King Kaufman makes an interesting observation vis-a-vis the Giants' squib kick debacle last night:
On Monday night, Fassel mismanaged the clock at the end of regulation, and he called a play that backfires almost as often as the prevent defense, a squib kick, which backfired. As shocked as I was watching Fassel, who I think is a good coach, suffer this serial mental breakdown, I'm even more amazed that as far as I've seen he's not getting any of the blame for it.I agree that this play, much like the vaunted "prevent defense" or almost anything other than a play action pass in a goal line situation*, seems rather obviously not to work. But coaches don't get criticized for them because they somehow got to be the "by the book" solution.
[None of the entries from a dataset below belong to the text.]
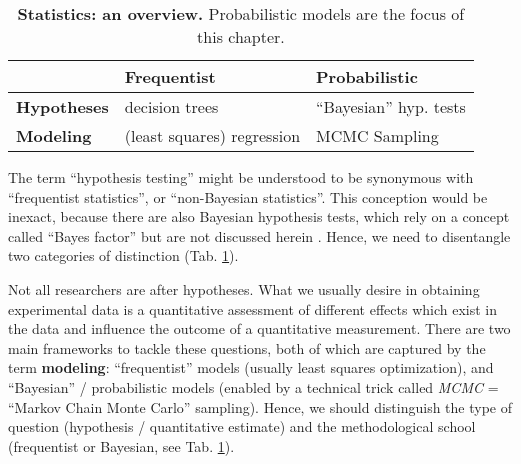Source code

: \begin{table}[h!]
\caption{\label{tab:statistics}\textbf{Statistics: an overview.} Probabilistic models are the focus of this chapter.}
\centering
\begin{tabular}{|l|l|l|}
\hline
 & \textbf{Frequentist} & \textbf{Probabilistic}\\[0pt]
\hline
\textbf{Hypotheses} & decision trees & ``Bayesian'' hyp. tests\\[0pt]
\hline
\textbf{Modeling} & (least squares) regression & MCMC Sampling\\[0pt]
\hline
\end{tabular}
\end{table}



\FloatBarrier
The term ``hypothesis testing'' might be understood to be synonymous with ``frequentist statistics'', or ``non-Bayesian statistics''.
This conception would be inexact, because there are also Bayesian hypothesis tests, which rely on a concept called ``Bayes factor'' but are not discussed herein \citep[cf.][]{Shikano2019}.
Hence, we need to disentangle two categories of distinction (Tab. \ref{tab:statistics}).

Not all researchers are after hypotheses.
What we usually desire in obtaining experimental data is a quantitative assessment of different effects which exist in the data and influence the outcome of a quantitative measurement.
There are two main frameworks to tackle these questions, both of which are captured by the term \textbf{modeling}: ``frequentist'' models (usually least squares optimization), and ``Bayesian'' / probabilistic models (enabled by a technical trick called \emph{MCMC} = ``Markov Chain Monte Carlo'' sampling).
Hence, we should distinguish the type of question (hypothesis / quantitative estimate) and the methodological school (frequentist or Bayesian, see Tab. \ref{tab:statistics}).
I started noticing the squib kick at the end of games when the 49ers were doing it in the early 1980s. (This is also around the time I was becoming a serious fan, so it may have an earlier provenance.) While this generally has the desired effect of precluding a run-back for touchdown--an exceedingly rare event, regardless-- it almost always seems to yield better field position than regular kickoffs. But if coaches were to start ordering "regular" kickoffs with seconds remaining on the clock, and someone were to run one back, they'd never hear the end of it.
*See almost any Gregg Easterbrook Tuesday Morning Quarterback column for a discussion of this phenomenon.